[[ Input, beginning ]]

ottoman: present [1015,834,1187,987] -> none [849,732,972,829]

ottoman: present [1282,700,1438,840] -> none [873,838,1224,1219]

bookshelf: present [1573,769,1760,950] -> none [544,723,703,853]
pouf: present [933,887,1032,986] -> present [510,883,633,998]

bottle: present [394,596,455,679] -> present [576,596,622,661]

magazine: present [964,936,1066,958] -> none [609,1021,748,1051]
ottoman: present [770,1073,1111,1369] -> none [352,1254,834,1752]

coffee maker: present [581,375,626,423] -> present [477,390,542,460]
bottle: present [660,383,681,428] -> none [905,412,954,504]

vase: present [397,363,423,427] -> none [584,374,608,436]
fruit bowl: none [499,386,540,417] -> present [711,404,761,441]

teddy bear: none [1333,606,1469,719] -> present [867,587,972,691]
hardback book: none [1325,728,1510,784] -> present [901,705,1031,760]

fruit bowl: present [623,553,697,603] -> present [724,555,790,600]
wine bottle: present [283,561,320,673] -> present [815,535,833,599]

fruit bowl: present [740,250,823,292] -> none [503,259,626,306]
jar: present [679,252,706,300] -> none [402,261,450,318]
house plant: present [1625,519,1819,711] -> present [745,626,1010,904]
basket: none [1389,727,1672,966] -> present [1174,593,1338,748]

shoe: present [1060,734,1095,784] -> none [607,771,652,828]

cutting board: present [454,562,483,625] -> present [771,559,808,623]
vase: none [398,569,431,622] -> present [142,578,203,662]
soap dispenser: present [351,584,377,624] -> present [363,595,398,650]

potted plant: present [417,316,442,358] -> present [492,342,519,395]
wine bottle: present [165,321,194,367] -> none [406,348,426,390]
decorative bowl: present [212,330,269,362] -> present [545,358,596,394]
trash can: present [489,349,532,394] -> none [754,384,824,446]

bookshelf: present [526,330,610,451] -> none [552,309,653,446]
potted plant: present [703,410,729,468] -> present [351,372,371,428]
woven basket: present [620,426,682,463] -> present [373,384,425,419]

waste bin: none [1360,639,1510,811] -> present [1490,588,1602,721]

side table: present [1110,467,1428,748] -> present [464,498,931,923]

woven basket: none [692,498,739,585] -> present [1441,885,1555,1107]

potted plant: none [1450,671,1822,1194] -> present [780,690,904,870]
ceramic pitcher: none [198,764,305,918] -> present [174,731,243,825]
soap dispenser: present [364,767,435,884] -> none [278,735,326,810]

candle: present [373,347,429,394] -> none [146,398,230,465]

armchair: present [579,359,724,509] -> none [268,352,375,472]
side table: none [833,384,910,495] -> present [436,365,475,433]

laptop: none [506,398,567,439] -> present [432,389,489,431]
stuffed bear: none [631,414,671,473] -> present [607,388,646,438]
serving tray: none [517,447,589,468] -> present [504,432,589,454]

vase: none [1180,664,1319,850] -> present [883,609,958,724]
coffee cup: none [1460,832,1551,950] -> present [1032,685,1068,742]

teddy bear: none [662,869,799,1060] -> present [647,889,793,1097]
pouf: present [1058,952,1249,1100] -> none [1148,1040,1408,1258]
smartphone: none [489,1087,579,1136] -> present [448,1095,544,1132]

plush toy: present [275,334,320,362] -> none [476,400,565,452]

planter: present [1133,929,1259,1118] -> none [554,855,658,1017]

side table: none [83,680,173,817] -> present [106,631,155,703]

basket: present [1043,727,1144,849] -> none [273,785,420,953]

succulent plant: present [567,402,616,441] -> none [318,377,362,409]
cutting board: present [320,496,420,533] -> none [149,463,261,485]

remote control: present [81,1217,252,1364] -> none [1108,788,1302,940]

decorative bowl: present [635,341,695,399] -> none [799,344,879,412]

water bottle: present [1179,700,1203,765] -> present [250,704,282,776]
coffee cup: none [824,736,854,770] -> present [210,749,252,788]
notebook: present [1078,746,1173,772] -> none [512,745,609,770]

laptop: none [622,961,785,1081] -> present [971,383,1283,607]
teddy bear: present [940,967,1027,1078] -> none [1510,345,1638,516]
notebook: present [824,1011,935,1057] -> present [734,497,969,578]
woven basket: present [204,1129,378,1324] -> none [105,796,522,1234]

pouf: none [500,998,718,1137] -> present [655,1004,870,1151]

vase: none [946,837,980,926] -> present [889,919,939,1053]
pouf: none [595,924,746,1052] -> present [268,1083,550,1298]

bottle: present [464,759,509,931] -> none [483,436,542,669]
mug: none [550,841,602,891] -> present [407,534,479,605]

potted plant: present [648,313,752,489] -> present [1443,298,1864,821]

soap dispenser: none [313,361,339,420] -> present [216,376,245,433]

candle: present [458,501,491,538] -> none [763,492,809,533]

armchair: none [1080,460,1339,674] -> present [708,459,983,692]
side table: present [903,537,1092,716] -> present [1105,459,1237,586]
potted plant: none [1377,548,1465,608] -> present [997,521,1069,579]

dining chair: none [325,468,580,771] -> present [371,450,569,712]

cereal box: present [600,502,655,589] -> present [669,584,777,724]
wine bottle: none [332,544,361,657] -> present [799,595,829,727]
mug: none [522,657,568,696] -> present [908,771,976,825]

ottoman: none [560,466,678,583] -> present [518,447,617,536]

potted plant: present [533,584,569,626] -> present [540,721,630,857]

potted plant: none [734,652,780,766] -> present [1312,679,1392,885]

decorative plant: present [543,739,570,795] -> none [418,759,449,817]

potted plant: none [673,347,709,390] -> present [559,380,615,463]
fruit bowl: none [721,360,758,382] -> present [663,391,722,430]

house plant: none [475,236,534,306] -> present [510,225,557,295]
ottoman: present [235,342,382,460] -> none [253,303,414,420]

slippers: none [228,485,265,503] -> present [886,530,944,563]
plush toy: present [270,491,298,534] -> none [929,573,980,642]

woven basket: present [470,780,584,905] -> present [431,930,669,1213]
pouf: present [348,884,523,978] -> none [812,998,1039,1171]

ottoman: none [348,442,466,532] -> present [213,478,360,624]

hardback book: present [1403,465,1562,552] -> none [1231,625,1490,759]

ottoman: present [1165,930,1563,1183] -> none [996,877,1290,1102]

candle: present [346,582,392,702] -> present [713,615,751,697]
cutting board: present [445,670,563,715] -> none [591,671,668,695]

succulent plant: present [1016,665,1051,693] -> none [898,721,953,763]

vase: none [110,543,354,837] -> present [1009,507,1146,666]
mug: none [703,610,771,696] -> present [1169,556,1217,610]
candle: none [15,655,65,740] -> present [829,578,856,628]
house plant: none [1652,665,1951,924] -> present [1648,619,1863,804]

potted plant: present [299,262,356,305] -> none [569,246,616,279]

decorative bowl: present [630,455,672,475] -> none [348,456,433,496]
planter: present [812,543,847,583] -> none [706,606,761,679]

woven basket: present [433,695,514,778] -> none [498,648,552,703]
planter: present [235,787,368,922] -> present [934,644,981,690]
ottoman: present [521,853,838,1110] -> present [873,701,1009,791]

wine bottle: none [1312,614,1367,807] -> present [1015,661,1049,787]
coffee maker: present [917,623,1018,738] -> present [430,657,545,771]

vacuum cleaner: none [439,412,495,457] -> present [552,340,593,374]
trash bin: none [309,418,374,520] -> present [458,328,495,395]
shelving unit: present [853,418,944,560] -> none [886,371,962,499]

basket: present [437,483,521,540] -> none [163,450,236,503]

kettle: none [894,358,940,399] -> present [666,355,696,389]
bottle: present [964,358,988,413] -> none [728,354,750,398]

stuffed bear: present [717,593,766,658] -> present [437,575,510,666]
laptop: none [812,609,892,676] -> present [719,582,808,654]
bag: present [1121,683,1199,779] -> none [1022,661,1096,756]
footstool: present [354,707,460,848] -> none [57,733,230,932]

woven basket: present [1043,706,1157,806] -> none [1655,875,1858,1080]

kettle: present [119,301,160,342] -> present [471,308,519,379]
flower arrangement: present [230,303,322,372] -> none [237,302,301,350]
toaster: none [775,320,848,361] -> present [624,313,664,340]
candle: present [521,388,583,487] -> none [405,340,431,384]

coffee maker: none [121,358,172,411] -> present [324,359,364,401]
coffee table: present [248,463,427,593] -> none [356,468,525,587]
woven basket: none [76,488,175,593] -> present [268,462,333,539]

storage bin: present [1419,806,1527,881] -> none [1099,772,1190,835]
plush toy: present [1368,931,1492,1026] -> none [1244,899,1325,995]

[[ Input, end ]]

▶ Work order
Reproduce exactly, with nothing added, the lines from the one that contains "storage bin: present" to the end of the data.

▶ Response
storage bin: present [1419,806,1527,881] -> none [1099,772,1190,835]
plush toy: present [1368,931,1492,1026] -> none [1244,899,1325,995]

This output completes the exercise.